**REQUIRED WORK**
Rewrite the rows from the start up to and including the line containing "With oreboot, we", replacing "mainboard" with "motherboard" and changing nothing else. Give back only those lines, without the pictures.

**********

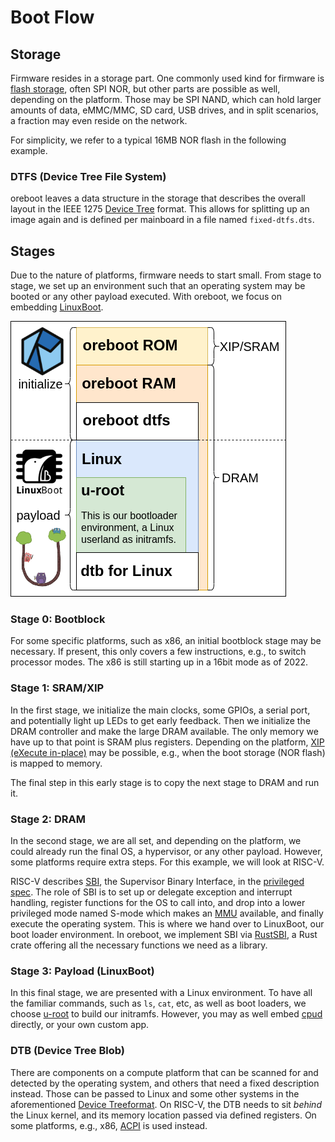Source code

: # Boot Flow

## Storage

Firmware resides in a storage part. One commonly used kind for firmware is
[flash storage](https://www.netapp.com/data-storage/what-is-flash-storage),
often SPI NOR, but other parts are possible as well, depending on the platform.
Those may be SPI NAND, which can hold larger amounts of data, eMMC/MMC, SD card,
USB drives, and in split scenarios, a fraction may even reside on the network.

For simplicity, we refer to a typical 16MB NOR flash in the following example.

### DTFS (Device Tree File System)

oreboot leaves a data structure in the storage that describes the overall layout
in the IEEE 1275 [Device Tree](https://www.devicetree.org/) format. This allows
for splitting up an image again and is defined per mainboard in a file named
`fixed-dtfs.dts`.

## Stages

Due to the nature of platforms, firmware needs to start small. From stage to
stage, we set up an environment such that an operating system may be booted or
any other payload executed.
With oreboot, we focus on embedding [LinuxBoot](https://linuxboot.org).

![oreboot flash and flow](img/firmware-matryoshka.png)

### Stage 0: Bootblock

For some specific platforms, such as x86, an initial bootblock stage may be
necessary. If present, this only covers a few instructions, e.g., to switch
processor modes. The x86 is still starting up in a 16bit mode as of 2022.

### Stage 1: SRAM/XIP

In the first stage, we initialize the main clocks, some GPIOs, a serial port,
and potentially light up LEDs to get early feedback. Then we initialize the DRAM
controller and make the large DRAM available. The only memory we have up to that
point is SRAM plus registers. Depending on the platform, [XIP (eXecute in-place)](https://en.wikipedia.org/wiki/Execute_in_place) may be possible, e.g., when
the boot storage (NOR flash) is mapped to memory.

The final step in this early stage is to copy the next stage to DRAM and run it.

### Stage 2: DRAM

In the second stage, we are all set, and depending on the platform, we could
already run the final OS, a hypervisor, or any other payload. However, some
platforms require extra steps. For this example, we will look at RISC-V.

RISC-V describes [SBI](https://github.com/riscv-non-isa/riscv-sbi-doc), the
Supervisor Binary Interface, in the [privileged spec](https://riscv.org/technical/specifications/). The role of SBI is to set up or
delegate exception and interrupt handling, register functions for the OS to call
into, and drop into a lower privileged mode named S-mode which makes an [MMU](https://en.wikipedia.org/wiki/Memory_management_unit) available, and finally
execute the operating system. This is where we hand over to LinuxBoot, our
boot loader environment. In oreboot, we implement SBI via [RustSBI](https://github.com/rustsbi/rustsbi), a Rust crate offering all the necessary
functions we need as a library.

### Stage 3: Payload (LinuxBoot)

In this final stage, we are presented with a Linux environment. To have all the
familiar commands, such as `ls`, `cat`, etc, as well as boot loaders, we choose
[u-root](https://u-root.org) to build our initramfs. However, you may as well
embed [cpud](https://github.com/u-root/cpu) directly, or your own custom app.

### DTB (Device Tree Blob)

There are components on a compute platform that can be scanned for and detected
by the operating system, and others that need a fixed description instead. Those
can be passed to Linux and some other systems in the aforementioned [Device Treeformat](https://www.devicetree.org/). On RISC-V, the DTB needs to sit _behind_
the Linux kernel, and its memory location passed via defined registers. On some
platforms, e.g., x86, [ACPI](https://uefi.org/specs/ACPI/6.4/) is used instead.
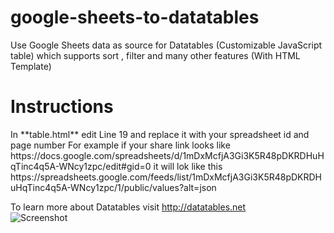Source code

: # google-sheets-to-datatables
Use Google Sheets data as source for Datatables (Customizable JavaScript table) which supports sort , filter and many other features (With HTML Template)
<h1>Instructions</h1>
In **table.html** edit Line 19 and replace it with your spreadsheet id and page number
For example if your share link looks like https://docs.google.com/spreadsheets/d/1mDxMcfjA3Gi3K5R48pDKRDHuHqTinc4q5A-WNcy1zpc/edit#gid=0 it will lok like this https://spreadsheets.google.com/feeds/list/1mDxMcfjA3Gi3K5R48pDKRDHuHqTinc4q5A-WNcy1zpc/1/public/values?alt=json 


To learn more about Datatables visit http://datatables.net  
![Screenshot](https://i.imgur.com/VplzlYB.png)
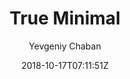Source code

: ---
title: "True Minimal"
github: https://github.com/cyevgeniy/jekyll-true-minimal
demo: https://cyevgeniy.github.io/jekyll-true-minimal/
author: Yevgeniy Chaban

ssg:
  - Jekyll
cms:
  - No Cms
date: 2018-10-17T07:11:51Z
github_branch: master
---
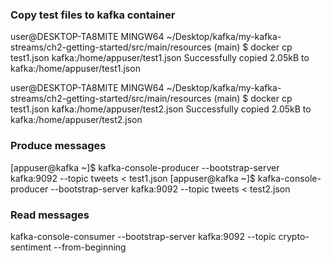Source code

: ### Copy test files to kafka container 
user@DESKTOP-TA8MITE MINGW64 ~/Desktop/kafka/my-kafka-streams/ch2-getting-started/src/main/resources (main)
$ docker cp test1.json kafka:/home/appuser/test1.json
Successfully copied 2.05kB to kafka:/home/appuser/test1.json

user@DESKTOP-TA8MITE MINGW64 ~/Desktop/kafka/my-kafka-streams/ch2-getting-started/src/main/resources (main)
$ docker cp test1.json kafka:/home/appuser/test2.json
Successfully copied 2.05kB to kafka:/home/appuser/test2.json

### Produce messages
[appuser@kafka ~]$ kafka-console-producer --bootstrap-server kafka:9092 --topic tweets < test1.json
[appuser@kafka ~]$ kafka-console-producer --bootstrap-server kafka:9092 --topic tweets < test2.json

### Read messages
kafka-console-consumer --bootstrap-server kafka:9092 --topic crypto-sentiment  --from-beginning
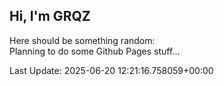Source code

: ## Hi, I'm GRQZ
Here should be something random:  
Planning to do some Github Pages stuff...


Last Update: 2025-06-20 12:21:16.758059+00:00
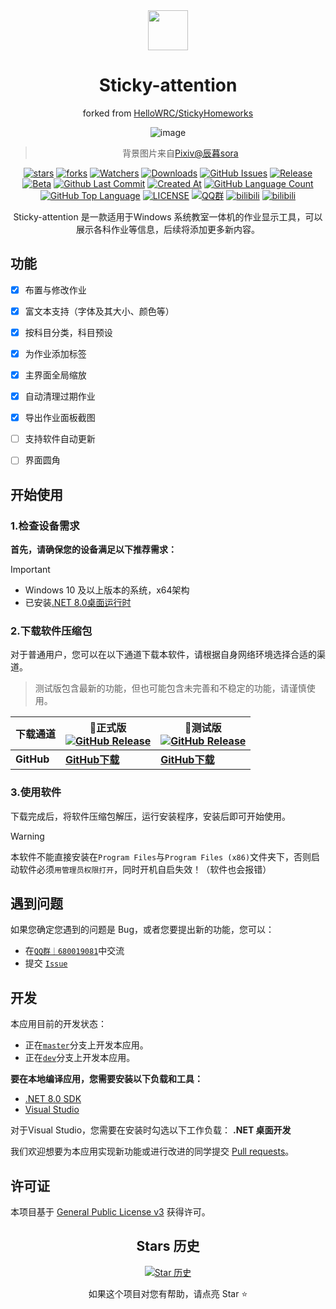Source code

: <div align="center">

<image src="https://avatars.githubusercontent.com/u/183182916?s=48&v=4" height="64"/>

# Sticky-attention

forked from [HelloWRC/StickyHomeworks](https://github.com/HelloWRC/StickyHomeworks)

![image](https://github.com/HelloWRC/StickyHomeworks/assets/55006226/d6dc1553-d3ff-4905-907c-aba79089fc9a)

> 背景图片来自[Pixiv@辰暮sora](https://www.pixiv.net/artworks/110847880)

[![stars](https://img.shields.io/github/stars/Sticky-attention/Sticky-attention?label=Stars)](https://github.com/Sticky-attention/Sticky-attention)
[![forks](https://img.shields.io/github/forks/Sticky-attention/Sticky-attention?label=Forks)](https://github.com/Sticky-attention/Sticky-attention)
[![Watchers](https://img.shields.io/github/watchers/Sticky-attention/Sticky-attention?style=social)](https://github.com/Sticky-attention/Sticky-attention/watchers)
[![Downloads](https://img.shields.io/github/downloads/Sticky-attention/Sticky-attention/total?style=social&label=Downloads&logo=github)](https://github.com/Sticky-attention/Sticky-attention/releases/latest)
[![GitHub Issues](https://img.shields.io/github/issues-search/Sticky-attention/Sticky-attention?query=is%3Aopen&style=flat&logo=github&label=Issues&color=%233fb950)](https://github.com/Sticky-attention/Sticky-attention/issues)
[![Release](https://img.shields.io/github/v/release/Sticky-attention/Sticky-attention?style=flat&color=%233fb950&label=正式版)](https://github.com/Sticky-attention/Sticky-attention/releases/latest) 
[![Beta](https://img.shields.io/github/v/release/Sticky-attention/Sticky-attention?include_prereleases&style=flat&label=测试版)](https://github.com/Sticky-attention/Sticky-attention/releases/)
[![Github Last Commit](https://img.shields.io/github/last-commit/Sticky-attention/Sticky-attention)](https://github.com/Sticky-attention/Sticky-attention/commits/master)
[![Created At](https://img.shields.io/github/created-at/Sticky-attention/Sticky-attention)]()
[![GitHub Language Count](https://img.shields.io/github/languages/count/Sticky-attention/Sticky-attention)]()
[![GitHub Top Language](https://img.shields.io/github/languages/top/Sticky-attention/Sticky-attention)]()
[![LICENSE](https://img.shields.io/badge/License-GPL--3.0-red.svg "LICENSE")](https://github.com/Sticky-attention/Sticky-attention/blob/master/LICENSE.txt)
[![QQ群](https://img.shields.io/badge/-QQ%E7%BE%A4%EF%BD%9C680019081-blue?style=flat&logo=TencentQQ)](https://qm.qq.com/q/neHPnfBSJq)
[![bilibili](https://img.shields.io/badge/-UP%E4%B8%BB%EF%BD%9C%E7%BA%AA%E6%B7%8B2024-%23FB7299?style=flat&logo=bilibili)](https://space.bilibili.com/3546750482647776)
[![bilibili](https://img.shields.io/badge/-bilibili%E8%A7%86%E9%A2%91%EF%BD%9CBV11exqeiEwf-%23FB7299?style=flat&logo=bilibili)](https://www.bilibili.com/video/BV11exqeiEwf)


Sticky-attention 是一款适用于Windows 系统教室一体机的作业显示工具，可以展示各科作业等信息，后续将添加更多新内容。

</div>

## 功能

- [X] 布置与修改作业
- [X] 富文本支持（字体及其大小、颜色等）
- [X] 按科目分类，科目预设
- [X] 为作业添加标签
- [X] 主界面全局缩放
- [X] 自动清理过期作业
- [X] 导出作业面板截图
- [ ] 支持软件自动更新
- [ ] 界面圆角


## 开始使用

### 1.检查设备需求

**首先，请确保您的设备满足以下推荐需求：**
> [!important]
> - Windows 10 及以上版本的系统，x64架构
> - 已安装[.NET 8.0桌面运行时](https://dotnet.microsoft.com/zh-cn/download/dotnet/thank-you/runtime-desktop-8.0.1-windows-x64-installer)

### 2.下载软件压缩包

对于普通用户，您可以在以下通道下载本软件，请根据自身网络环境选择合适的渠道。

> 测试版包含最新的功能，但也可能包含未完善和不稳定的功能，请谨慎使用。

| **下载通道** | **🚀正式版** <br/>[![GitHub Release](https://img.shields.io/github/v/release/Sticky-attention/Sticky-attention?style=flat&logo=GitHub&color=%233fb950)](https://github.com/Sticky-attention/Sticky-attention/releases/latest)  | **🚧测试版** <br/>[![GitHub Release](https://img.shields.io/github/v/release/Sticky-attention/Sticky-attention?include_prereleases&style=flat&logo=GitHub&label=dev)](https://github.com/Sticky-attention/Sticky-attention/releases/) |
| -- | -- | -- |
| **GitHub** | [**GitHub下载**](https://github.com/Sticky-attention/Sticky-attention/releases/latest) | [**GitHub下载**](https://github.com/Sticky-attention/Sticky-attention/releases) |

<!-- > GitHub Releases 还没有同步历史版本。要下载历史版本，请前往[AppCenter](https://install.appcenter.ms/users/hellowrc/apps/classisland/distribution_groups/public/releases/latest)。 -->

### 3.使用软件

下载完成后，将软件压缩包解压，运行安装程序，安装后即可开始使用。

> [!warning]
> 本软件不能直接安装在`Program Files`与`Program Files (x86)`文件夹下，否则启动软件必须`用管理员权限打开`，同时开机自启失效！（软件也会报错）

## 遇到问题
如果您确定您遇到的问题是 Bug，或者您要提出新的功能，您可以：
- 在[`QQ群｜680019081`](https://qm.qq.com/q/neHPnfBSJq)中交流
- 提交 [`Issue`](https://github.com/Sticky-attention/Sticky-attention/issues)

## 开发

本应用目前的开发状态：

- 正在[`master`](https://github.com/Sticky-attention/Sticky-attention/tree/master)分支上开发本应用。
- 正在[`dev`](https://github.com/Sticky-attention/Sticky-attention/tree/dev)分支上开发本应用。


**要在本地编译应用，您需要安装以下负载和工具：**
- [.NET 8.0 SDK](https://dotnet.microsoft.com/zh-cn/download/dotnet/8.0)
- [Visual Studio](https://visualstudio.microsoft.com/)

对于Visual Studio，您需要在安装时勾选以下工作负载：
**.NET 桌面开发**

我们欢迎想要为本应用实现新功能或进行改进的同学提交 [Pull requests](https://github.com/Sticky-attention/Sticky-attention/pulls)。

## 许可证

本项目基于 [General Public License v3](LICENSE.txt) 获得许可。

<div align="center">

## Stars 历史

[![Star 历史](https://starchart.cc/Sticky-attention/Sticky-attention.svg?variant=adaptive)](https://starchart.cc/Sticky-attention/Sticky-attention)

如果这个项目对您有帮助，请点亮 Star ⭐

</div>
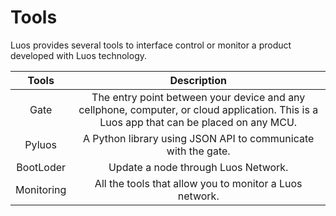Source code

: # Tools

Luos provides several tools to interface control or monitor a product developed with Luos technology.

| Tools | Description |
| :---: | :---: |
| Gate | The entry point between your device and any cellphone, computer, or cloud application. This is a Luos app that can be placed on any MCU. |
| Pyluos | A Python library using JSON API to communicate with the gate. |
| BootLoder | Update a node through Luos Network. |
| Monitoring | All the tools that allow you to monitor a Luos network. |

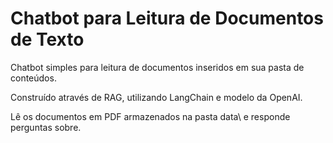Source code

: # Chatbot para Leitura de Documentos de Texto

Chatbot simples para leitura de documentos inseridos em sua pasta de conteúdos. 

Construído através de RAG, utilizando LangChain e modelo da OpenAI.

Lê os documentos em PDF armazenados na pasta data\ e responde perguntas sobre. 


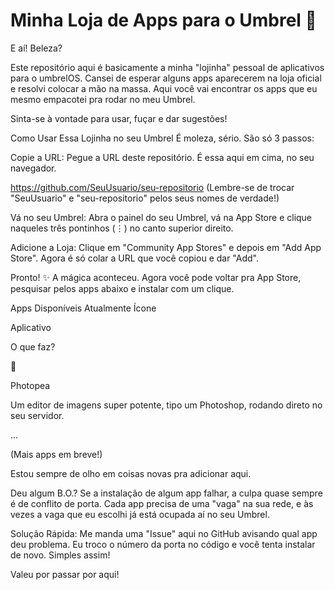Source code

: # Minha Loja de Apps para o Umbrel 🚀
E aí! Beleza?

Este repositório aqui é basicamente a minha "lojinha" pessoal de aplicativos para o umbrelOS. Cansei de esperar alguns apps aparecerem na loja oficial e resolvi colocar a mão na massa. Aqui você vai encontrar os apps que eu mesmo empacotei pra rodar no meu Umbrel.

Sinta-se à vontade para usar, fuçar e dar sugestões!

Como Usar Essa Lojinha no seu Umbrel
É moleza, sério. São só 3 passos:

Copie a URL: Pegue a URL deste repositório. É essa aqui em cima, no seu navegador.

https://github.com/SeuUsuario/seu-repositorio
(Lembre-se de trocar "SeuUsuario" e "seu-repositorio" pelos seus nomes de verdade!)

Vá no seu Umbrel: Abra o painel do seu Umbrel, vá na App Store e clique naqueles três pontinhos (⋮) no canto superior direito.

Adicione a Loja: Clique em "Community App Stores" e depois em "Add App Store". Agora é só colar a URL que você copiou e dar "Add".

Pronto! ✨ A mágica aconteceu. Agora você pode voltar pra App Store, pesquisar pelos apps abaixo e instalar com um clique.

Apps Disponíveis Atualmente
Ícone

Aplicativo

O que faz?

🎨

Photopea

Um editor de imagens super potente, tipo um Photoshop, rodando direto no seu servidor.

...

(Mais apps em breve!)

Estou sempre de olho em coisas novas pra adicionar aqui.

Deu algum B.O.?
Se a instalação de algum app falhar, a culpa quase sempre é de conflito de porta. Cada app precisa de uma "vaga" na sua rede, e às vezes a vaga que eu escolhi já está ocupada aí no seu Umbrel.

Solução Rápida: Me manda uma "Issue" aqui no GitHub avisando qual app deu problema. Eu troco o número da porta no código e você tenta instalar de novo. Simples assim!

Valeu por passar por aqui!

**********

**YOUR SOLUTION**
Source code

: # Boot Flow

## Storage

Firmware resides in a storage part. One commonly used kind for firmware is
[flash storage](https://www.netapp.com/data-storage/what-is-flash-storage),
often SPI NOR, but other parts are possible as well, depending on the platform.
Those may be SPI NAND, which can hold larger amounts of data, eMMC/MMC, SD card,
USB drives, and in split scenarios, a fraction may even reside on the network.

For simplicity, we refer to a typical 16MB NOR flash in the following example.

### DTFS (Device Tree File System)

oreboot leaves a data structure in the storage that describes the overall layout
in the IEEE 1275 [Device Tree](https://www.devicetree.org/) format. This allows
for splitting up an image again and is defined per motherboard in a file named
`fixed-dtfs.dts`.

## Stages

Due to the nature of platforms, firmware needs to start small. From stage to
stage, we set up an environment such that an operating system may be booted or
any other payload executed.
With oreboot, we focus on embedding [LinuxBoot](https://linuxboot.org).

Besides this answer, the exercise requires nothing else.